Jakarta, ditphat.net-Academics Law Faculty Nahdlatul Ulama Ulama Indonesia (Unisia), yang jelas mendukung ratifikasi proyek (RUU) KUHP (RUU).
Itu tidak masuk akal, sikapnya mendukung ratifikasi rancangan hukum KUHP, karena ia melihat banyak hal daripada sebelum KUHP.
Menurutnya, diskusi publik ini menyebut pertempuran tentang otoritas penyelidikan, dan tujuannya adalah untuk disembunyikan di balik rancangan KUHP. Acara ini diadakan oleh Anti -Corruption Institute (LSAK) di Universitas Islam Jakarta pada 19 Maret 2025.
“Kami jelas melihat dan membersihkan rancangan hukum KUHP. Ini adalah peningkatan hukum kami, terutama dalam konteks hukum pidana, dan kami segera mendukungnya,” kata Erfand di ditphat.net pada hari Kamis, 20 Maret 2025.
Effandi berpendapat bahwa KUHP baru tidak sempurna, itu masih lebih baik daripada sebelumnya Kode Proses Pidana, yang telah berlaku sejak 1981.
“Keuntungan dan kerugian dari diskusi ini adalah umum.
Contoh perbaikan yang dilengkapi dengan kekerasan seksual terkait ergium. Dalam KUHP sebelumnya, laporan yang terkait dengan hubungan seksual, seperti cinta, sering tidak diterima oleh polisi. Namun, dalam rancangan undang -undang KUHP, jika orang tua korban tidak menerima situasi, kasus tersebut mungkin masih diberitahu kepada pihak berwenang.

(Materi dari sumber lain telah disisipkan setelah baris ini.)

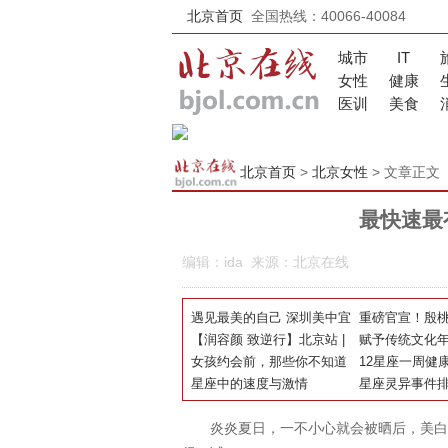
北京首页
全国热线：40066-40084
城市
IT
女性
健康
医训
美食
北京首页
>
北京女性
> 文章正文
最快速最
编辑：ida 来源：北京在线
遇见最美的自己 深圳美中宜
重磅官宣！殷
和妇产医院 “第四届最美孕
【润容颜 致逆行】北京站 |
奢护肤品牌 Ter
赋予传统文化
妈”颁奖盛典圆满落幕
华熙生物·润致&伊蕾雅手捧
女孩约会前，那些你不知道
芮品牌代言人
2020“百事可
12星座一周健
壕礼，在线等你
的事
星座中的速度与激情
大启幕
星座灵异事件
炎炎夏日，一不小心就会被晒后，美白功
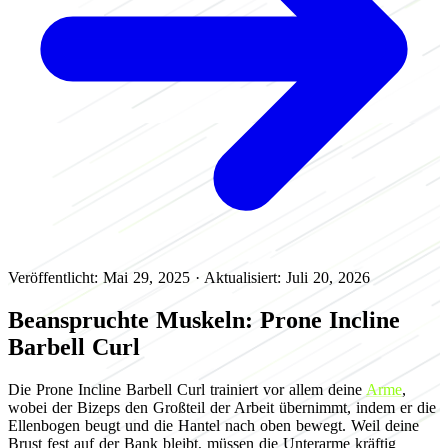
Veröffentlicht: Mai 29, 2025
·
Aktualisiert: Juli 20, 2026
Beanspruchte Muskeln: Prone Incline
Barbell Curl
Die Prone Incline Barbell Curl trainiert vor allem deine
Arme
,
wobei der Bizeps den Großteil der Arbeit übernimmt, indem er die
Ellenbogen beugt und die Hantel nach oben bewegt. Weil deine
Brust fest auf der Bank bleibt, müssen die Unterarme kräftig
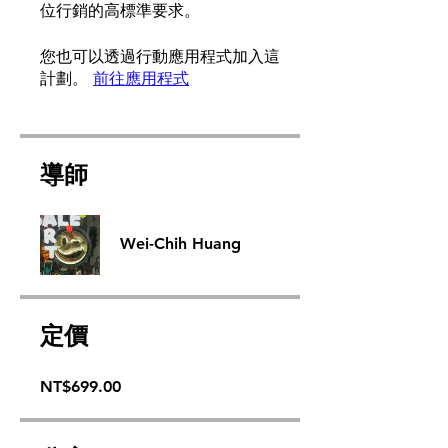
位行銷的高標準要求。
您也可以透過行動應用程式加入這
計劃。
前往應用程式
導師
Wei-Chih Huang
定價
NT$699.00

Namun, di luar dukungan untuk ratifikasi kode proses kriminal, itu juga menekankan pentingnya memperkuat posisi polisi.
“Polisi harus diperkuat, tetapi … itu tetap batas yang jelas, sehingga tidak ada penyalahgunaan wewenang, seperti dalam bekas Kode Proses Pidana,” sarannya.
“Misalnya, Pasal 23 menyatakan bahwa jika reporter tidak menerima polisi selama 14 hari, maka ia dapat memberi tahu para penyelidik bos atau pengawasnya,” katanya.